TEXT BLOCK =>
July 21, 2002—10:05 & 11:15 Worship Services

Sermon preached by Rev. Donald Ng at the First Chinese Baptist Church in San Francisco.

I confess that I like sweets. I blame my mother. After working in a sewing factory in downtown Boston, she would go to the bakery in the Jordan Marsh Department Store and buy a dozen of chocolate eclairs. The eclairs would be all lined up with this rich chocolate frosting on top and sweet custard inside. “Ho-hem.”

I like sweets so much that a meal is not complete until we have desserts. Sometimes when I’m out for dinner, I would first decide what I would have for dessert before ordering my entrée so that I would leave enough room for a piece of apple pie or a chocolate eclair! So even after Diana Lee/Suzanne Mak has warned us against the danger of glucose, fructose, and sucrose, I still love my sweets. I’m addicted!

Remember the pancakes we had at the retreat last Sunday? After piling three or four pancakes on our plates, we covered them with thick syrup that dripped over our plates. It was both disgusting and delicious at the same time. Too much sugar can be an unpleasant experience—like a trip to the dentist!

Sugar tastes good but it isn’t healthy. In the long run, it leaves you feeling hungry and dissatisfied.

DATA EXTRACTS =>
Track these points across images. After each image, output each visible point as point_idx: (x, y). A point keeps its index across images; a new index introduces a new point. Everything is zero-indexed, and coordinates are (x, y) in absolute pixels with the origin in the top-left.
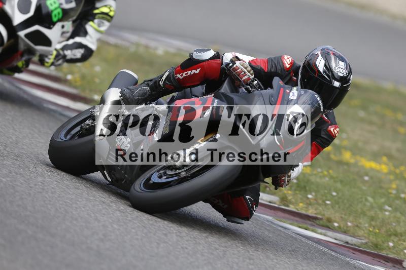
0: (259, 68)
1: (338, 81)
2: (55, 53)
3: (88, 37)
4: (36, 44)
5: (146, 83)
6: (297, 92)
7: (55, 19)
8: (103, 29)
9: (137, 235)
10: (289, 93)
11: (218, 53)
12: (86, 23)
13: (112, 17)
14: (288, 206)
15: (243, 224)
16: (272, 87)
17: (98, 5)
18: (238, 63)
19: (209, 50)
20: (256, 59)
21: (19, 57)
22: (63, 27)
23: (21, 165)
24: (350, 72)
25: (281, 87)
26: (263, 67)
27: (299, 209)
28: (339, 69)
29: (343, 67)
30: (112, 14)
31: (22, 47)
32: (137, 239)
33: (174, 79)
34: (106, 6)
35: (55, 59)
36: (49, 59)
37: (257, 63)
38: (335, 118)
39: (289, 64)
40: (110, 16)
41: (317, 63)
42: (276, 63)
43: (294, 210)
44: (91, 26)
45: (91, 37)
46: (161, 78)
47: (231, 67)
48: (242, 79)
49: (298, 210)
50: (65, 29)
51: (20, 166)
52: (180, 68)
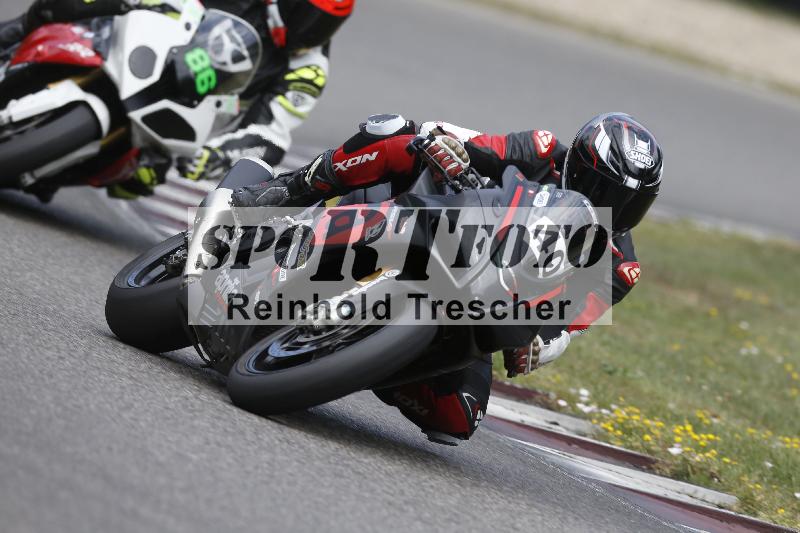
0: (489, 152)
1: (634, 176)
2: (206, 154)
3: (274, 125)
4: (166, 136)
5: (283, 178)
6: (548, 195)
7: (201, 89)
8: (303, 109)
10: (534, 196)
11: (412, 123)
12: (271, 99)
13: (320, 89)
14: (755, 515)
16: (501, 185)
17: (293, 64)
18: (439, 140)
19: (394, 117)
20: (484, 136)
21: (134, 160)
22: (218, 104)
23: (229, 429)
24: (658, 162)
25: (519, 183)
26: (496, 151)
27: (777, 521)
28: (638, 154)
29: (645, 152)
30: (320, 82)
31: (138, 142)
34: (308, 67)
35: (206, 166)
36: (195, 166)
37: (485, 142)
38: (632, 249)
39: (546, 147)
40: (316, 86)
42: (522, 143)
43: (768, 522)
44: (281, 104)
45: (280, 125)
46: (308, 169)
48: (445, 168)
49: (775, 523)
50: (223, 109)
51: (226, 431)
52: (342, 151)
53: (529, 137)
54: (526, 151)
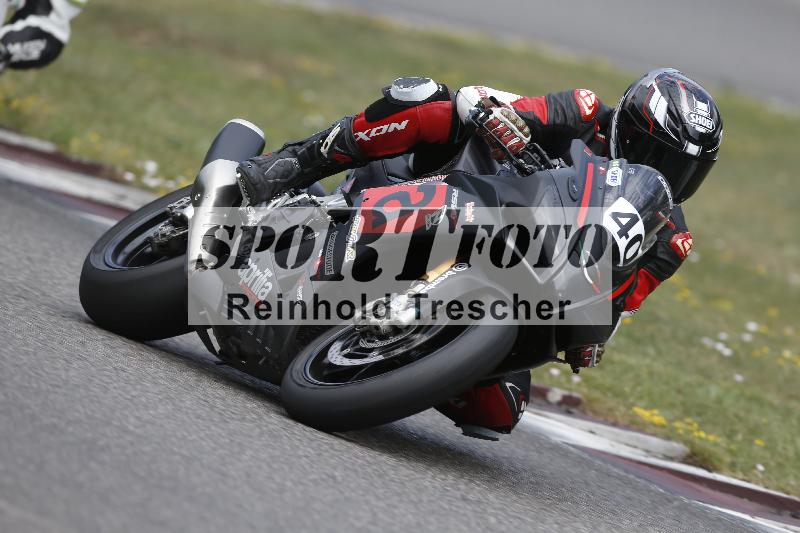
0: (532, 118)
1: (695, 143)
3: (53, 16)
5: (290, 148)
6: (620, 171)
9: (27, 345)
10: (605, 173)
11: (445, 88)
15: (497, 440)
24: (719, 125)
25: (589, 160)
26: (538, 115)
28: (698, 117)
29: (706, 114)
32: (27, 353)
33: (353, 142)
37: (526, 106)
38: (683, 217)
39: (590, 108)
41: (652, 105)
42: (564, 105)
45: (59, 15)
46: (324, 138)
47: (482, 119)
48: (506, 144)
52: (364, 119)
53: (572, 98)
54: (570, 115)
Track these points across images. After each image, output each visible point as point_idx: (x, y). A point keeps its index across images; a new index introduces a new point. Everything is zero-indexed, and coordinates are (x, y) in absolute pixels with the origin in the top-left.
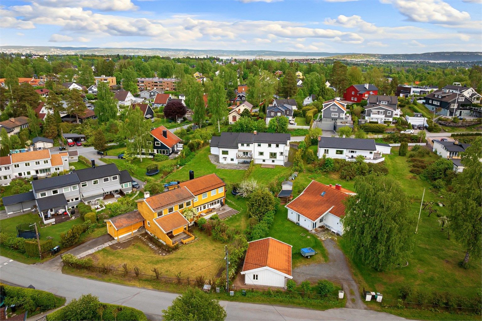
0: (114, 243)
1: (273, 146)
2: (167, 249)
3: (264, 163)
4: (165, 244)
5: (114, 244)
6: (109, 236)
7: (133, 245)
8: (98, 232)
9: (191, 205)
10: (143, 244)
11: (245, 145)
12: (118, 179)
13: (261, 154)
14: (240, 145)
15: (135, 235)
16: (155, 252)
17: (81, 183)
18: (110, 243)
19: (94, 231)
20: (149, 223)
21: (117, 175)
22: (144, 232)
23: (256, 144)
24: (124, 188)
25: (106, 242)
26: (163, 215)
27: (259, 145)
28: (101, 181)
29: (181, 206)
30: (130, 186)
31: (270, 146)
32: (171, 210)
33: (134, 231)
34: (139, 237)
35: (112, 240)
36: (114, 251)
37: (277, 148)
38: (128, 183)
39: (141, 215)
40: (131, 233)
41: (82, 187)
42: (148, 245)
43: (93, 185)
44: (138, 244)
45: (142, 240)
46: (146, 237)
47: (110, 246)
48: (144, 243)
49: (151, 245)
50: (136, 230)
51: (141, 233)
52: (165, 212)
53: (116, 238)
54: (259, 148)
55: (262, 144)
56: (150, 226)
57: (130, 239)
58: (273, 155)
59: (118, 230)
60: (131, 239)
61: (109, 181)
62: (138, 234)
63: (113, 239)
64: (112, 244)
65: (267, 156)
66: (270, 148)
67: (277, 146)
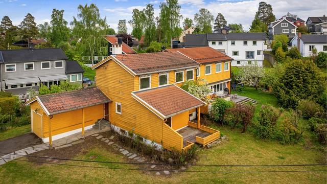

AIM OF THE TASK => Reproduce, word for word, the passage of the sermon starting with "Sermon preached by" and going on through "sweets. I’m addicted!".

WRITTEN REPLY =>
Sermon preached by Rev. Donald Ng at the First Chinese Baptist Church in San Francisco.

I confess that I like sweets. I blame my mother. After working in a sewing factory in downtown Boston, she would go to the bakery in the Jordan Marsh Department Store and buy a dozen of chocolate eclairs. The eclairs would be all lined up with this rich chocolate frosting on top and sweet custard inside. “Ho-hem.”

I like sweets so much that a meal is not complete until we have desserts. Sometimes when I’m out for dinner, I would first decide what I would have for dessert before ordering my entrée so that I would leave enough room for a piece of apple pie or a chocolate eclair! So even after Diana Lee/Suzanne Mak has warned us against the danger of glucose, fructose, and sucrose, I still love my sweets. I’m addicted!